Dataset

We will be using a dataset provided by Educational Testing Service. This dataset is a deidentified compilation of actions students made during testing in the 2016-2017 academic year. The students worked on "blocks" of test math problems, referred to as Blocks A and B. Each block contains a set number of problems and each student had a 30 minute time limit to complete the problems in each block. Once the 30 minutes are completed, students are automatically dismissed from the block, regardless of how many problems they have completed. Please view several sample questions from the 8th grade curriculum.

You can sign up for the dataset access here https://forms.gle/VWLcHDuJ8sEtkyB48. The access to the dataset is free to competition participants and researchers who comply with our Terms of Use. Please note that competition participation is not required to access the dataset, but it is strongly encouraged.

Target Variable

The Target Variable is a binary indicator of whether or not the student spent their time in Block B efficiently. Specifically, we defined efficient usage of time as 1) being able to complete all problems in Block B, and 2) being able to allocate a reasonable amount of time to solve each problem.

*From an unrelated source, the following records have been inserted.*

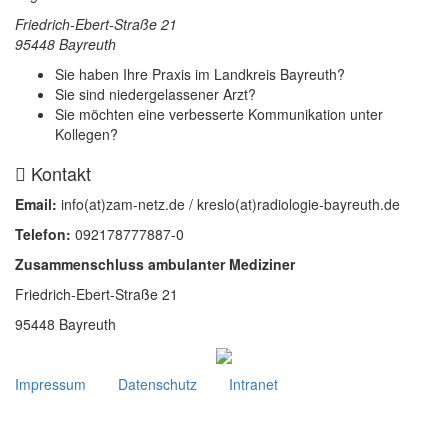
Friedrich-Ebert-Straße 21
95448 Bayreuth
Sie haben Ihre Praxis im Landkreis Bayreuth?
Sie sind niedergelassener Arzt?
Sie möchten eine verbesserte Kommunikation unter
Kollegen?
Kontakt
Email:
info(at)zam-netz.de / kreslo(at)radiologie-bayreuth.de
Telefon:
092178777887-0
Zusammenschluss ambulanter Mediziner
Friedrich-Ebert-Straße 21
95448 Bayreuth
Impressum
Datenschutz
Intranet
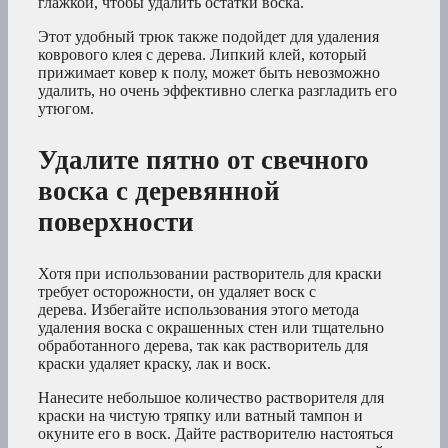
глажкой, чтобы удалить остатки воска.
Этот удобный трюк также подойдет для удаления
коврового клея с дерева. Липкий клей, который
прижимает ковер к полу, может быть невозможно
удалить, но очень эффективно слегка разгладить его
утюгом.
Удалите пятно от свечного
воска с деревянной
поверхности
Хотя при использовании растворитель для краски
требует осторожности, он удаляет воск с
дерева. Избегайте использования этого метода
удаления воска с окрашенных стен или тщательно
обработанного дерева, так как растворитель для
краски удаляет краску, лак и воск.
Нанесите небольшое количество растворителя для
краски на чистую тряпку или ватный тампон и
окуните его в воск. Дайте растворителю настояться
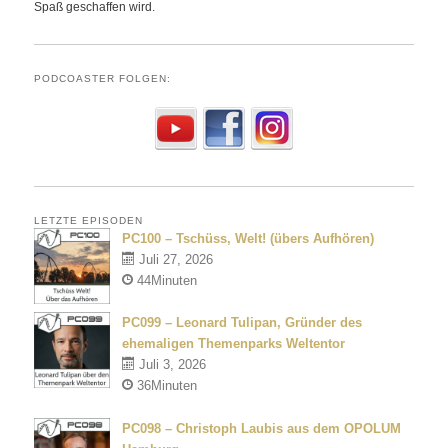
Spaß geschaffen wird.
PODCOASTER FOLGEN:
LETZTE EPISODEN
PC100 – Tschüss, Welt! (übers Aufhören)
Juli 27, 2026
44Minuten
PC099 – Leonard Tulipan, Gründer des
ehemaligen Themenparks Weltentor
Juli 3, 2026
36Minuten
PC098 – Christoph Laubis aus dem OPOLUM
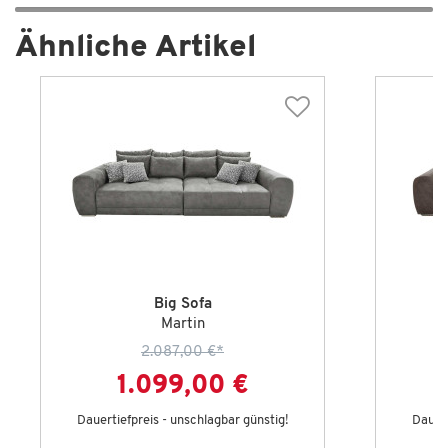
Ähnliche Artikel
Big Sofa
Martin
2.087,00 €
*
1.099,00 €
Dauertiefpreis - unschlagbar günstig!
Dauert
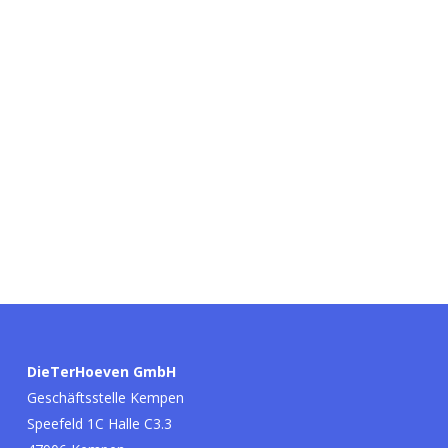
DieTerHoeven GmbH
Geschäftsstelle Kempen
Speefeld 1C Halle C3.3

The competition organizers defined a "reasonable amount of time" as the minimum possible time needed to solve each problem. This threshold is very hard to define. For the sake of this competition, we chose the threshold based on the distribution of the total amount of time students spent on each problem in the dataset. Specifically, for each problem in Block B, we ranked the total amount of time each student took to complete each problem, and used the 5th percentile as the cut-off for the "reasonable amount of time."

Training Set and Hidden Set

We separated the dataset by students into subsets: the training set and the hidden set. The training set is provided to allow participants to build models to predict whether students in the hidden set spent time efficiently in Block B, using only (some of) their data from Block A.

Training Set: For each student in the training set, we provide all 30 minutes of their logged actions in Block A, as well as whether they spent their time efficiently in Block B or not (target variable)
Hidden Set: The target variable is not provided for any students in the hidden set. The hidden set consists of 3 components of equal portion. For each component, we provide different amounts of information from Block A. Specifically:
- For the first component, we provide all 30 minutes of logged actions similarly to the training set
- For the second component, we only provide the first 20 minutes of logged actions (the last 10 minutes of logged actions were omitted from the dataset).
- For the third component, we only provide the first 10 minutes of logged actions (the last 20 minutes of logged actions were omitted from the dataset).

We then created a leaderboard set and a final test set, of equal size, drawn equally from the three components. The leaderboard set is used to provide participants with feedback on how their models perform in comparison with other participants, when applied to half of the hidden set. The final test set is the subset that will be used to evaluate participants' prediction at the end of the competition. In creating the subsets and the leaderboard and test sets, as well as the three components, we maintain the original distribution of the target variable in all cases.

Data Description

The dataset contains 6 files:

data_a_train.csv: this file contains logged actions in Block A of students in the the training set.
data_train_label.csv: this file contains the target variable of students in the training set.
data_a_hidden_10.csv: this file contains logged actions in Block A of the students in the the hidden set where we only give out only the first 10 minutes of logged actions.
data_a_hidden_20.csv: this file contains logged actions in Block A of the students in the the hidden set where we only give out only the first 20 minutes of logged actions.
data_a_hidden_30.csv: this file contains logged actions in Block A of the students in the the hidden set where we only give out the all 30 minutes of logged actions.
hidden_label.csv: this file contains a list of STUDENTID of all students in the hidden set in ascending order. Submitted predictions must be in the same order as provided in this file.

To learn more about the problems inside NAEP Test, you can find sample questions here: https://nces.ed.gov/nationsreportcard/nqt/

Columns

The data in data_a_train.csv, data_a_hidden_10.csv, data_a_hidden_20.csv, and data_a_hidden_30.csv are in the same format. The definition of each column is:

STUDENTID: A unique identifier for each student which (to the best of our ability) cannot be traced back to individual students
Block: The block that the action happened in. Logged actions are only provided for Block A.
AccessionNumber: A unique identification of a problem/item.
ItemType: The type of the item
Observable: The type of the action the student took.
ExtendedInfo: Additional information on the student action e.g. which choice the student clicked
EventTime: The timestamp of when the action was taken.

ItemType Description

MCSS: Multiple-choice single-selection question.
GridMS: Grid-style multiple-selection question. Multiple MCSS presented in a grid. All MCSS share the same set of choices, differing only the questions
MatchMS: Match multiple-selection question. Students drag different values to multiple pre-defined blanks/locations to complete expressions, equations, etc.
ZonesMS: Multiple selection of pre-defined zones. Students click all the zones(images) that answer the questions.
FillInBlank: Single fill in the blank question.
MultipleFillInBlank: Multiple fill in the blank question.
CompositeCR: Composite constructed response question. Students fill in one or more blanks, usually open ended. This could be paired with other minor questions e.g. drop down
BQMCSS: Background/Survey MCSS question.